Усадьба выглядела опустевшей. Ее обитатели попрятались или разбежались. Воины-магометане разошлись между сараями и конюшнями, окружая дом. Первая сотня выстроилась перед главными дверьми. Шлому помогли слезть с арбы.
Двери в дом были закрыты. Неужели этот глупец надеется, что жалкие стены его хлева могут остановить воинов хакана?
Двери открылись. Шлом облегченно вздохнул: Машег не убежал. Этого и следовало ожидать. Слишком горд и самоуверен, чтобы спасаться бегством.
Стражи хакана тут же окружили «карающую руку» плотным кольцом, защищая от возможного нападения. Правильно. С этого дурака станется: ещё бросится в бессмысленную атаку…
– Ты – Машег бар Маттах? – спросил командир магометан. Рожденный в Дамаске, он уже десять лет служил хакану.
– Я, – кратко ответил Машег. – Что вам нужно?

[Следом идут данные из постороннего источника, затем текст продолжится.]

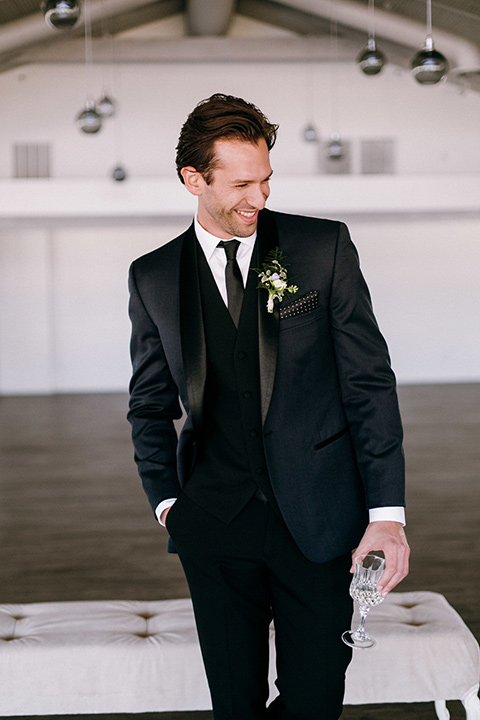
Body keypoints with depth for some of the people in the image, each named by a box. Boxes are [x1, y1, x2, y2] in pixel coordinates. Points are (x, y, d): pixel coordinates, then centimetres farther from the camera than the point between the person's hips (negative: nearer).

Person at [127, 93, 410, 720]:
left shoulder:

– Ты, – так же кратко ответил магометанин. – Величие и благословение земли, хакан Хузарии желает тебя видеть!
– Зачем?
– Ты спрашиваешь? – деланно удивился магометанин. – Желание твоего хакана – этого достаточно для тебя. Отдай свое оружие – оно тебе более не понадобится.
Командир стражников старался быть вежливым. Он очень хотел обойтись без драки. У Машега была слава храбреца и доблестного воина. Если придется брать его силой, могут пострадать воины Аллаха. Кроме того, хакан пообещал особую награду, если Машега привезут к нему живым, ведь Машег должен сознаться в совершенных преступлениях.
– Возьми! – Машег взмахнул руками, и обе его сабли покинули ножны.
Их острия глядели на магометан. Прикрытый облаченными в доспехи телами стражников Шлом сабель не видел.
– Что он с ним болтает… – недовольно пробормотал «рука хакана». – Три сотни против одного…
– Взять его! – закричал бар Йогаан. – Живо!
– Что за суслик там пищит? – осведомился Машег. – Кого ты привез ко мне, магометанин?
– Ну-ка пропустите!
Шлом протиснулся между стражниками. Это был день его торжества, и он хотел… Но перехотел, увидев оружие в руках Машега.
– Я – рука хакана! – закричал он через плечо Стражника. – Ты, Машег, – государственный преступник! Немедленно сдавайся!
«Что за дурак! – подумал командир магометан. – Теперь нам не взять преступника живьем!»
– В чем меня обвиняют? – холодно спросил Машег.
Он стоял один против сотни воинов, но, похоже, нисколько не боялся.
– Тебе незачем об этом знать! – Шлом бар Йогаан привстал на цыпочки: стражник был высокий – Шломова макушка едва возвышалась над его наплечником.
– По Закону ты обязан сообщить мне суть обвинения, – сказал Машег.
– Закон тебя больше не касается!
– Уверен? – Машег усмехнулся. – Это твои слова или слова хакана?
– Я – «рука хакана»! – воскликнул Шлом. – Мои слова – его слова! Брось оружие!
– Такой «рукой», как ты, я бы постыдился подтереться! – холодно произнес Машег. – В чем меня обвиняют, магометанин? – спросил он у командира наемников.
– Меня зовут Али-бей! – Командиру нравился этот хузарин. Али-бей уважал храбрецов. – Тебя обвиняют в заговоре против твоего господина, величия и благословения земли, хакана Хузарии! И еще в нарушении законов вашей веры.
Машег засмеялся:
– Мне нравится, что о нарушении Закона говоришь мне ты, магометанин!
Командир стражников пожал плечами:
– Ты можешь оправдаться, представ перед своим господином. Насчет твоей веры это его слова, не мои.
– Ты уверен, что моему другу дадут такую возможность?
Из дома на ступени вышел еще один человек. Али-бей его знал: Рагух, командир «белой» хузарской сотни.
Этот что еще здесь делает?
На мгновение у Али-бея мелькнула мысль: что если всадники Рагуха тоже здесь? Не потому ли так самоуверенно ведет себя Машег?
Но подумав, Али-бей эту мысль отбросил. Невозможно тайно увести из столицы сотню воинов. Да и не будут воины хакана драться с его личной охраной.
– Даю тебе последнюю возможность, Машег бар Маттах! – сурово произнес Али-бей. – Сдайся! И, клянусь, я не трону ни тебя, ни твою семью!
Прятавшийся за спинами наемников Шлом собрался возмутиться, но вовремя вспомнил, что Али-бей – магометанин, а для магометанина клятва, данная человеку другой веры, не стоит и четвертушки дирхема. Именно поэтому клятву верности хакану магометане давали в присутствии своего священнослужителя. Кроме того, Али-бей говорил только о себе. Ни бар Йогаан, ни стражники ни в чем не клялись.